Comment aider un enfant dyslexique à faire ses devoirs ?

Pour aider un enfant dyslexique à faire ses devoirs, retirez-lui tout l'effort de lecture qui ne fait pas partie de l'exercice : lisez les consignes à voix haute, faites-lui redire le travail avec ses mots, puis découpez la séance en deux temps courts. Privilégiez l'oral pour apprendre les leçons, gardez l'écrit pour ce qui l'exige vraiment, et arrêtez à l'heure prévue en signalant à l'enseignant ce qui n'a pas été terminé.

Combien de temps de devoirs pour un enfant dyslexique ?

Il n'existe pas de durée officielle, mais des repères raisonnables : 10 à 15 minutes au CP-CE1, 15 à 20 minutes au CE2, 20 à 30 minutes en CM1-CM2, toujours découpées en deux séances plutôt qu'un seul bloc. La régularité compte plus que la durée. Si le travail déborde systématiquement, ce n'est pas un problème d'effort : c'est un sujet à aborder avec l'enseignant.

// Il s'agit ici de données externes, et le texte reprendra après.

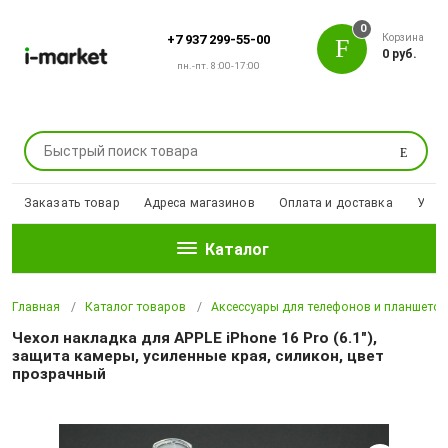
0
Корзина
+7 937 299-55-00
0 руб.
пн.-пт. 8:00-17:00
Поиск
Заказать товар
Адреса магазинов
Оплата и доставка
Уцен
Каталог
Главная
Каталог товаров
Аксессуары для телефонов и планшето
Чехол накладка для APPLE iPhone 16 Pro (6.1"),
защита камеры, усиленные края, силикон, цвет
прозрачный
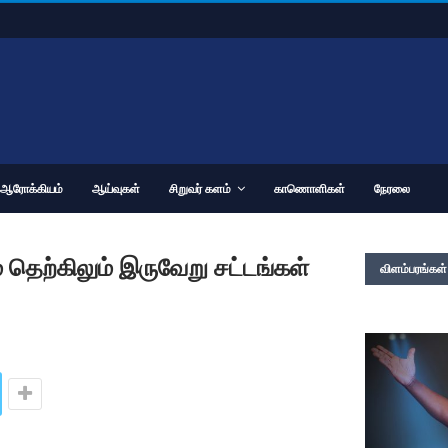
ஆரோக்கியம்
ஆய்வுகள்
சிறுவர் களம்
காணொளிகள்
நேரலை
தெற்கிலும் இருவேறு சட்டங்கள்
விளம்பரங்கள்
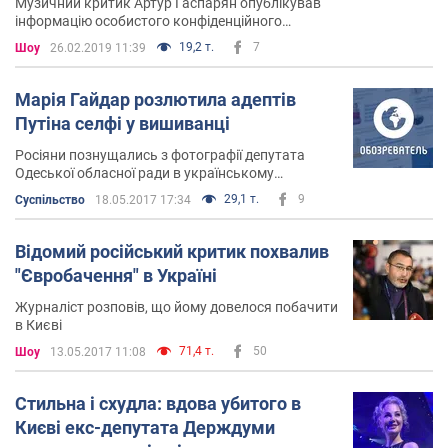
Музичний критик Артур Гаспарян опублікував
інформацію особистого конфіденційного
джерела з Європи
19,2 т.
7
Шоу
26.02.2019 11:39
Марія Гайдар розлютила адептів
Путіна селфі у вишиванці
Росіяни познущались з фотографії депутата
Одеської обласної ради в українському
національному одязі
29,1 т.
9
Суспільство
18.05.2017 17:34
Відомий російський критик похвалив
"Євробачення" в Україні
Журналіст розповів, що йому довелося побачити
в Києві
71,4 т.
50
Шоу
13.05.2017 11:08
Стильна і схудла: вдова убитого в
Києві екс-депутата Держдуми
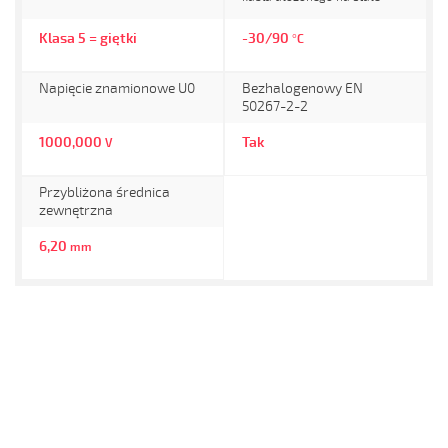
Klasa 5 = giętki
-30/90
°C
Napięcie znamionowe U0
Bezhalogenowy EN
50267-2-2
1000,000
Tak
V
Przybliżona średnica
zewnętrzna
6,20
mm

Quels outils pour aider un enfant dyslexique à la maison ?

Les outils utiles à la maison sont aussi les plus simples : une fenêtre de lecture en carton, des documents réimprimés en plus gros et plus aérés, un sablier pour rendre le temps visible, l'enregistrement de la leçon sur votre téléphone et une boîte à cartes pour les mots-pièges. Inutile de tout adopter : testez-en deux et gardez ceux qui fonctionnent chez vous.

Comment savoir si mon enfant est dyslexique ?

Ce n'est pas au parent de trancher, et aucun test en ligne ne vaut diagnostic. Si les difficultés de lecture persistent malgré un vrai travail, parlez-en à l'enseignant puis au médecin : le repérage passe par un bilan orthophonique réalisé sur prescription médicale, parfois complété par d'autres bilans. Plus il est fait tôt, plus les aménagements arrivent tôt.